Exercise prompt: Show each line in the rows below that contains the string "Leben", copied whole. The match is case-sensitive.

Data to examine:
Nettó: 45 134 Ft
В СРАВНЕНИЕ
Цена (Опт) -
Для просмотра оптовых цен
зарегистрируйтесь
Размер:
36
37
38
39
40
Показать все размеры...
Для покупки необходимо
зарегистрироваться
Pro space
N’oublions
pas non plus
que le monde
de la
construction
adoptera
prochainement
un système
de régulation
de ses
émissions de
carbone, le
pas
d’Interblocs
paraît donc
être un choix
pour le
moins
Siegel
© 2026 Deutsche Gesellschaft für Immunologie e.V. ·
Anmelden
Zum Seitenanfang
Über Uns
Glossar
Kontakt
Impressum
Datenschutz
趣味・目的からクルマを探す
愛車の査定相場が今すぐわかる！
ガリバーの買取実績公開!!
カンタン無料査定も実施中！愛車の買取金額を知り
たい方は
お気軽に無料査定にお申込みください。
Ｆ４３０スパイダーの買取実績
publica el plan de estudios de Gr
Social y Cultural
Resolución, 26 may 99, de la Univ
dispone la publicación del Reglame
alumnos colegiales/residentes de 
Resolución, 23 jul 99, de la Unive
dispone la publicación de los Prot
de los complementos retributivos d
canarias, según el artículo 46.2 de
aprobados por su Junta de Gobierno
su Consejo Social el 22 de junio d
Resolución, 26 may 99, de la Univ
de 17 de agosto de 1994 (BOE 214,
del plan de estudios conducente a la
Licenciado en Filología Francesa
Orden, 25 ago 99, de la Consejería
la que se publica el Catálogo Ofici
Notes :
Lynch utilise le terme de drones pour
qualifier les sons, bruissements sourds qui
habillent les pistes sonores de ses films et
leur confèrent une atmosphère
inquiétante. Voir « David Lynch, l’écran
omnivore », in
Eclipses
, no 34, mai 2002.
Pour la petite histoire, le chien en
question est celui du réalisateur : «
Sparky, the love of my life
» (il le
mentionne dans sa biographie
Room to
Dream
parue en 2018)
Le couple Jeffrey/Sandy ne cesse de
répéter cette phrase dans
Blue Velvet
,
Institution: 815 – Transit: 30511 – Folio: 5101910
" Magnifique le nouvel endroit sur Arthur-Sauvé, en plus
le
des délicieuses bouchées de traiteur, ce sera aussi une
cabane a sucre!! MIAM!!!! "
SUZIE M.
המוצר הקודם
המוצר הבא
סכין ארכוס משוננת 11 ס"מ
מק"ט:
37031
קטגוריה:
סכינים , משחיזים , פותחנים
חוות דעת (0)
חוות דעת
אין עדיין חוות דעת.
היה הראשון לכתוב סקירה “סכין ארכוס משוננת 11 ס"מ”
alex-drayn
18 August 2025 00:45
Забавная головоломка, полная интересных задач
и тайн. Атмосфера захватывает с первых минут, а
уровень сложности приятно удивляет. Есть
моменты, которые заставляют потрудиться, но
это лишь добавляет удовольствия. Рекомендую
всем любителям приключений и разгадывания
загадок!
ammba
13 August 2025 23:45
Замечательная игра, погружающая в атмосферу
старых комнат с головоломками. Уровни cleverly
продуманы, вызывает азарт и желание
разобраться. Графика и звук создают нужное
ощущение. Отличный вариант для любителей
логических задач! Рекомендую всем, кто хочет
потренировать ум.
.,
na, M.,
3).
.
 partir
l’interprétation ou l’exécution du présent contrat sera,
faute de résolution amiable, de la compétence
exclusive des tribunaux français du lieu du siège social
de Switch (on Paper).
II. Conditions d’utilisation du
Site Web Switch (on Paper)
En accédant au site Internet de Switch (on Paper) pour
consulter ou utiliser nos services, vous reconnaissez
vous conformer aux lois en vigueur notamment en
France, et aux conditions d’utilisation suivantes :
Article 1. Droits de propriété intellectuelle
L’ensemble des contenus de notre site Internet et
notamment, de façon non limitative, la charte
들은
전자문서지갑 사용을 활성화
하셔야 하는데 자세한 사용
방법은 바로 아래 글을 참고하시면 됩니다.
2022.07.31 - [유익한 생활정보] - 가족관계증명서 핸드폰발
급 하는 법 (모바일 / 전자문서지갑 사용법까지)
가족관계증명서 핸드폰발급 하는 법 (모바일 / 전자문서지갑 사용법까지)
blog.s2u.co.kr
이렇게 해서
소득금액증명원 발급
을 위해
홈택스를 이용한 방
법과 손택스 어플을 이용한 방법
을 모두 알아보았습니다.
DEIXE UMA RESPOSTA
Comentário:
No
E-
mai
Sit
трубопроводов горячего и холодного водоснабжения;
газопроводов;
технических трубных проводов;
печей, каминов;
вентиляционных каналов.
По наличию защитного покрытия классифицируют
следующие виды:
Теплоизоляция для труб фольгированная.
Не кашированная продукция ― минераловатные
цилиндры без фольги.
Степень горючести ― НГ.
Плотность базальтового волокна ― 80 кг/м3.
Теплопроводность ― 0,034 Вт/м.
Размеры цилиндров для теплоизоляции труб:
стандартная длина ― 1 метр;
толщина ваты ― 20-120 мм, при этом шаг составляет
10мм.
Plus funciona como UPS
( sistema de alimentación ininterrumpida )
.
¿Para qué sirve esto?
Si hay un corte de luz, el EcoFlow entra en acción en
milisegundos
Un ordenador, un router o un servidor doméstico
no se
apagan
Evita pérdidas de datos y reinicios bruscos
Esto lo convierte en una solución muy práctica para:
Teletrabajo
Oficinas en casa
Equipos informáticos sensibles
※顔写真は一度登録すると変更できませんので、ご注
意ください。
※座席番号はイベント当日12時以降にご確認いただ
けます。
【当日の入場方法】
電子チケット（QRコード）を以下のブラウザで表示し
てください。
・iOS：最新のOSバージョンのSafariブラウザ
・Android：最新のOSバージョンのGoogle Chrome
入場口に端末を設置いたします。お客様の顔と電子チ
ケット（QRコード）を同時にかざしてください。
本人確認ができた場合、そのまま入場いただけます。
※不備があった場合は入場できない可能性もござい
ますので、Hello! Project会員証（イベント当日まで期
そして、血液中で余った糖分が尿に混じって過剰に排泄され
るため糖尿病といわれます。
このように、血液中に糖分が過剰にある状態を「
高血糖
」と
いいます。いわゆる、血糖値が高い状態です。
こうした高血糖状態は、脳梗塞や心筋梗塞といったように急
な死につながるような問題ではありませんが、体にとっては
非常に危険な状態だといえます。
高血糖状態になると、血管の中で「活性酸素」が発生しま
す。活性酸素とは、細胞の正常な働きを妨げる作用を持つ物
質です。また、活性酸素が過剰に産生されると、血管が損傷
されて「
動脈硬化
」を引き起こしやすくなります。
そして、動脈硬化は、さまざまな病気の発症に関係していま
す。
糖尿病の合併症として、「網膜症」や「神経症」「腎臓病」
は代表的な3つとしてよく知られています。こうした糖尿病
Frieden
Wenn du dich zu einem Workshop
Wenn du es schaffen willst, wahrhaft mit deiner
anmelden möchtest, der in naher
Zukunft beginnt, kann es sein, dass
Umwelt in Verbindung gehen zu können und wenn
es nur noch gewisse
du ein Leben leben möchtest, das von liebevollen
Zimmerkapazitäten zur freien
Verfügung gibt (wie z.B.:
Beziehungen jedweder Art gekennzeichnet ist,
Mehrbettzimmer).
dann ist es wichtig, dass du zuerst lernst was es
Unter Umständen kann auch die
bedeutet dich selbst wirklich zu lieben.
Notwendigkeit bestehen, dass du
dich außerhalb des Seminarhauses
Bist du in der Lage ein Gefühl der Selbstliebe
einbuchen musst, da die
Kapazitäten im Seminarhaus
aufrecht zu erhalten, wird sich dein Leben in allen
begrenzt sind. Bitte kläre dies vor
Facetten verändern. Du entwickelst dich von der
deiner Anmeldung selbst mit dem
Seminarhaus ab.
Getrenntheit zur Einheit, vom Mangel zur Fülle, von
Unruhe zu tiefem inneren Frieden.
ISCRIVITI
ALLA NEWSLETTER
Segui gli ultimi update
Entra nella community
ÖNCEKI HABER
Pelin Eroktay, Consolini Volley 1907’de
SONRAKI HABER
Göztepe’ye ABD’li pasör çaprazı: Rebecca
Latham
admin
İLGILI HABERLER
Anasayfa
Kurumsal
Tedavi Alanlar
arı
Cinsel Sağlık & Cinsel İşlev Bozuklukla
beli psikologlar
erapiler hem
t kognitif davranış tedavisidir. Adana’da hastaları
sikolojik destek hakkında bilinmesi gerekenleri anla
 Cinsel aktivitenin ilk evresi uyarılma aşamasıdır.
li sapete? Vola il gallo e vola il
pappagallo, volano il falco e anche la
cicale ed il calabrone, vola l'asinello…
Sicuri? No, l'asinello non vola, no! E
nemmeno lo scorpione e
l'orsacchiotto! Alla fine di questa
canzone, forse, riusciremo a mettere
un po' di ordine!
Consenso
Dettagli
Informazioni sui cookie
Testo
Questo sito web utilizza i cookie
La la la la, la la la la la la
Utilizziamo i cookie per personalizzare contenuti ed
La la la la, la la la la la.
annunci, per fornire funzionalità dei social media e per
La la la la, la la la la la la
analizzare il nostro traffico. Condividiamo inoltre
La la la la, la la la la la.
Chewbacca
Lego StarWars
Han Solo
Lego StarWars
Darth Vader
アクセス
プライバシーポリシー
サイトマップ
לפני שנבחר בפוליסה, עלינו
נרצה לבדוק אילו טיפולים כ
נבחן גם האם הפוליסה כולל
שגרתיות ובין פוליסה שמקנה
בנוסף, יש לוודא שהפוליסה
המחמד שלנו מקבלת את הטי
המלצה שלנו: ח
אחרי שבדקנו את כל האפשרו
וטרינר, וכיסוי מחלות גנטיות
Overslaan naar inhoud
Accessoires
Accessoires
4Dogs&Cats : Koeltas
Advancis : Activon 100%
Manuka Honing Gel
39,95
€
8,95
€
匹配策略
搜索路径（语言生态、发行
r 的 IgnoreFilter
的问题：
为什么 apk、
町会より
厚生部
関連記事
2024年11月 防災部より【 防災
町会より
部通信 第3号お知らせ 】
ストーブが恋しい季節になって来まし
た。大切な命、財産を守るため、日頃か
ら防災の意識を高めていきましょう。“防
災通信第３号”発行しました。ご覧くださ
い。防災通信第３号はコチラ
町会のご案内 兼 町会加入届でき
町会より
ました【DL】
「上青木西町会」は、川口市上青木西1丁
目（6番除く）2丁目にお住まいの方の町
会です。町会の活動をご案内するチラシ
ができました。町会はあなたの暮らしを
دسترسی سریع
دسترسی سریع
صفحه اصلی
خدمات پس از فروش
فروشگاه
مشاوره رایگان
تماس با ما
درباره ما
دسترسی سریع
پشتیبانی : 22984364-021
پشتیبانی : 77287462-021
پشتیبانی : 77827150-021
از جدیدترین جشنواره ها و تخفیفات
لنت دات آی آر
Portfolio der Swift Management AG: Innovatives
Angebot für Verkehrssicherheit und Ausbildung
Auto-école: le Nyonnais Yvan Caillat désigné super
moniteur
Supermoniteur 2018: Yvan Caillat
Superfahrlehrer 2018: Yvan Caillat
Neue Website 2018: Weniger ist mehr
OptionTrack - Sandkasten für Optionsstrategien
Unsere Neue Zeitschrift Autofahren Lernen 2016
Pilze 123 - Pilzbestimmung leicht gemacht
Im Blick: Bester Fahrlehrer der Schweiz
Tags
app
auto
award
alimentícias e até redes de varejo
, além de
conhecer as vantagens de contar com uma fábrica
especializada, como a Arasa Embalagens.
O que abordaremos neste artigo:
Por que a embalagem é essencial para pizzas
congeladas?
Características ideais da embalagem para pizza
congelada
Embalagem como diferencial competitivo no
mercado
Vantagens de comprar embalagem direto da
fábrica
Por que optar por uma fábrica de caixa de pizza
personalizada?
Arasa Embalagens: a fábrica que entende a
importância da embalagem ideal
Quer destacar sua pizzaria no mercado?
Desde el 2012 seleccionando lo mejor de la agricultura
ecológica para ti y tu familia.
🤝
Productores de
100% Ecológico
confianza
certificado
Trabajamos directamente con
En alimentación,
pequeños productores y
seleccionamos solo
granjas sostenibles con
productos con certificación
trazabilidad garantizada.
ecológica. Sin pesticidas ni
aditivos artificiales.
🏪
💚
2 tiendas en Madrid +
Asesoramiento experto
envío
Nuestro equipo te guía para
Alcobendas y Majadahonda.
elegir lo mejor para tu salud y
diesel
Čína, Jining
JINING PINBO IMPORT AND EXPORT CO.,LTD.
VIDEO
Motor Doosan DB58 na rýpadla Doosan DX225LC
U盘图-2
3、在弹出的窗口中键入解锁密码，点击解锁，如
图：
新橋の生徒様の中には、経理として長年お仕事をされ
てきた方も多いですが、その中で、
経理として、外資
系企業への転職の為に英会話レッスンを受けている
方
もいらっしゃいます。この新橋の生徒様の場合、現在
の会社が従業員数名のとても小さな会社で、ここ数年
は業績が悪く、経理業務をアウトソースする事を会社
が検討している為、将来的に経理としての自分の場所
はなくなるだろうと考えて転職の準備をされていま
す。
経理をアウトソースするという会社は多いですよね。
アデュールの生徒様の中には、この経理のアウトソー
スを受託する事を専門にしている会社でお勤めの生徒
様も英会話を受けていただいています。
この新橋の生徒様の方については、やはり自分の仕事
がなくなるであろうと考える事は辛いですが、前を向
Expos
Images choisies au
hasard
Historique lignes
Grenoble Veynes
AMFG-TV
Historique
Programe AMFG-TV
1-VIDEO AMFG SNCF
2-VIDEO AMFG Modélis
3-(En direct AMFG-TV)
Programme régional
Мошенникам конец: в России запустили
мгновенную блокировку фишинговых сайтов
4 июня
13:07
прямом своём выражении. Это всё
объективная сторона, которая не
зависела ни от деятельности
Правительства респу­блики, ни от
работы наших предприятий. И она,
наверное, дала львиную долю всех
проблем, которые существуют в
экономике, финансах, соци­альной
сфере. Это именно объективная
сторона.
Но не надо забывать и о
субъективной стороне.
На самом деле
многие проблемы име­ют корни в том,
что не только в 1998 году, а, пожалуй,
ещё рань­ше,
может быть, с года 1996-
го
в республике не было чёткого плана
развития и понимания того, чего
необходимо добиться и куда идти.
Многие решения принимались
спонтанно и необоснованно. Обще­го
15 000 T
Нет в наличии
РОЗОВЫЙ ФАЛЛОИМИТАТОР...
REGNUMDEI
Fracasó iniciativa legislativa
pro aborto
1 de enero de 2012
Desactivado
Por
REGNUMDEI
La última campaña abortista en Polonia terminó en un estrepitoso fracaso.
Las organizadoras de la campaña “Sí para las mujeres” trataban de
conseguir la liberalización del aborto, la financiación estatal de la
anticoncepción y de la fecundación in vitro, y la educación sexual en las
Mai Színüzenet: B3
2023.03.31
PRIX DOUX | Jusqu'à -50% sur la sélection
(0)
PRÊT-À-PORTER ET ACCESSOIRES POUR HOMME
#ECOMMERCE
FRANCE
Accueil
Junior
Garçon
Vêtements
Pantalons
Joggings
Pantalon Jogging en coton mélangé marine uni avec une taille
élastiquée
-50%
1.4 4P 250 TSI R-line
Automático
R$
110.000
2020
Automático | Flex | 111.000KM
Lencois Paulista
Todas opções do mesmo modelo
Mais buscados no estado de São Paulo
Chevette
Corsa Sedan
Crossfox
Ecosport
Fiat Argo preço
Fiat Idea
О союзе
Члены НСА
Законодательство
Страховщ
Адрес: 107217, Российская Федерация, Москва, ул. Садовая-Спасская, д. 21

Answer for this exercise:
du ein Leben leben möchtest, das von liebevollen
aufrecht zu erhalten, wird sich dein Leben in allen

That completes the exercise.